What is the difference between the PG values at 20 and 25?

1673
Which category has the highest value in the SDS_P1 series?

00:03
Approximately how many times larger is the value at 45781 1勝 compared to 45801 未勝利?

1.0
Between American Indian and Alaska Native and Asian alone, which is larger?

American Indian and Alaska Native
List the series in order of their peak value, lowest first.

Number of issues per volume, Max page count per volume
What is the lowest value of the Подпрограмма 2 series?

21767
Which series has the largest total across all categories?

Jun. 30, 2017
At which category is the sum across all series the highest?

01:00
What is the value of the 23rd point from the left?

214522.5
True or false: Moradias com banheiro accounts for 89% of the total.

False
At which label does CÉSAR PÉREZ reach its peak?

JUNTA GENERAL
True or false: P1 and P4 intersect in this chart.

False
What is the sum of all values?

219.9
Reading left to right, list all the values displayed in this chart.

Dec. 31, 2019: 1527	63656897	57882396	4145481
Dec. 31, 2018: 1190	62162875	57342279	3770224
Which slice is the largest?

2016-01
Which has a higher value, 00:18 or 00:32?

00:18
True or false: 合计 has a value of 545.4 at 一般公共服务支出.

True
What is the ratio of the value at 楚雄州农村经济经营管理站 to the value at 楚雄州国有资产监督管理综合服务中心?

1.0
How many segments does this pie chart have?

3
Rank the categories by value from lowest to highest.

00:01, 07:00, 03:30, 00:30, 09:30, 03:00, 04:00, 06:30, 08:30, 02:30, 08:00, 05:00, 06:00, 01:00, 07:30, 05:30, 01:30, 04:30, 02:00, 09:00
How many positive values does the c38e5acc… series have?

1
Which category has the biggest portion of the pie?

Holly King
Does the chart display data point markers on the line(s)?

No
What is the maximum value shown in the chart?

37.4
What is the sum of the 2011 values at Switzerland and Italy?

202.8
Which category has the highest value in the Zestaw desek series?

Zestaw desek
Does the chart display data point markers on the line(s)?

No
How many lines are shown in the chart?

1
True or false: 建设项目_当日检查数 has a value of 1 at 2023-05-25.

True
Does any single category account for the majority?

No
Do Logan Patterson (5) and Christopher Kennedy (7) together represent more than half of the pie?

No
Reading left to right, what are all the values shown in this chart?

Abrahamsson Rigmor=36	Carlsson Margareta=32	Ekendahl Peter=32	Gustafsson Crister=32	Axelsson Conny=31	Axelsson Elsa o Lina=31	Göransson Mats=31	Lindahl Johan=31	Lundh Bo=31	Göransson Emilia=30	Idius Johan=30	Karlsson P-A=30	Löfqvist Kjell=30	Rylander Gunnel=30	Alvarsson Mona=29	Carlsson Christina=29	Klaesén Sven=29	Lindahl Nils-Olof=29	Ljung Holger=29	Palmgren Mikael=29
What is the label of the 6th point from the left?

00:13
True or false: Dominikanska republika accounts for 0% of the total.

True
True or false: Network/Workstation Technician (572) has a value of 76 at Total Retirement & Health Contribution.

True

——

● **TASK OBJECTIVE**:
Render all of the data above as a Markdown table with two columns, Row and Data line. Number each nonblank line in order and leave out the blank lines.

● **WRITTEN ANSWER**:
| Row | Data line |
|---|---|
| 1 | What is the difference between the PG values at 20 and 25? |
| 2 | 1673 |
| 3 | Which category has the highest value in the SDS_P1 series? |
| 4 | 00:03 |
| 5 | Approximately how many times larger is the value at 45781 1勝 compared to 45801 未勝利? |
| 6 | 1.0 |
| 7 | Between American Indian and Alaska Native and Asian alone, which is larger? |
| 8 | American Indian and Alaska Native |
| 9 | List the series in order of their peak value, lowest first. |
| 10 | Number of issues per volume, Max page count per volume |
| 11 | What is the lowest value of the Подпрограмма 2 series? |
| 12 | 21767 |
| 13 | Which series has the largest total across all categories? |
| 14 | Jun. 30, 2017 |
| 15 | At which category is the sum across all series the highest? |
| 16 | 01:00 |
| 17 | What is the value of the 23rd point from the left? |
| 18 | 214522.5 |
| 19 | True or false: Moradias com banheiro accounts for 89% of the total. |
| 20 | False |
| 21 | At which label does CÉSAR PÉREZ reach its peak? |
| 22 | JUNTA GENERAL |
| 23 | True or false: P1 and P4 intersect in this chart. |
| 24 | False |
| 25 | What is the sum of all values? |
| 26 | 219.9 |
| 27 | Reading left to right, list all the values displayed in this chart. |
| 28 | Dec. 31, 2019: 1527	63656897	57882396	4145481 |
| 29 | Dec. 31, 2018: 1190	62162875	57342279	3770224 |
| 30 | Which slice is the largest? |
| 31 | 2016-01 |
| 32 | Which has a higher value, 00:18 or 00:32? |
| 33 | 00:18 |
| 34 | True or false: 合计 has a value of 545.4 at 一般公共服务支出. |
| 35 | True |
| 36 | What is the ratio of the value at 楚雄州农村经济经营管理站 to the value at 楚雄州国有资产监督管理综合服务中心? |
| 37 | 1.0 |
| 38 | How many segments does this pie chart have? |
| 39 | 3 |
| 40 | Rank the categories by value from lowest to highest. |
| 41 | 00:01, 07:00, 03:30, 00:30, 09:30, 03:00, 04:00, 06:30, 08:30, 02:30, 08:00, 05:00, 06:00, 01:00, 07:30, 05:30, 01:30, 04:30, 02:00, 09:00 |
| 42 | How many positive values does the c38e5acc… series have? |
| 43 | 1 |
| 44 | Which category has the biggest portion of the pie? |
| 45 | Holly King |
| 46 | Does the chart display data point markers on the line(s)? |
| 47 | No |
| 48 | What is the maximum value shown in the chart? |
| 49 | 37.4 |
| 50 | What is the sum of the 2011 values at Switzerland and Italy? |
| 51 | 202.8 |
| 52 | Which category has the highest value in the Zestaw desek series? |
| 53 | Zestaw desek |
| 54 | Does the chart display data point markers on the line(s)? |
| 55 | No |
| 56 | How many lines are shown in the chart? |
| 57 | 1 |
| 58 | True or false: 建设项目_当日检查数 has a value of 1 at 2023-05-25. |
| 59 | True |
| 60 | Does any single category account for the majority? |
| 61 | No |
| 62 | Do Logan Patterson (5) and Christopher Kennedy (7) together represent more than half of the pie? |
| 63 | No |
| 64 | Reading left to right, what are all the values shown in this chart? |
| 65 | Abrahamsson Rigmor=36	Carlsson Margareta=32	Ekendahl Peter=32	Gustafsson Crister=32	Axelsson Conny=31	Axelsson Elsa o Lina=31	Göransson Mats=31	Lindahl Johan=31	Lundh Bo=31	Göransson Emilia=30	Idius Johan=30	Karlsson P-A=30	Löfqvist Kjell=30	Rylander Gunnel=30	Alvarsson Mona=29	Carlsson Christina=29	Klaesén Sven=29	Lindahl Nils-Olof=29	Ljung Holger=29	Palmgren Mikael=29 |
| 66 | What is the label of the 6th point from the left? |
| 67 | 00:13 |
| 68 | True or false: Dominikanska republika accounts for 0% of the total. |
| 69 | True |
| 70 | True or false: Network/Workstation Technician (572) has a value of 76 at Total Retirement & Health Contribution. |
| 71 | True |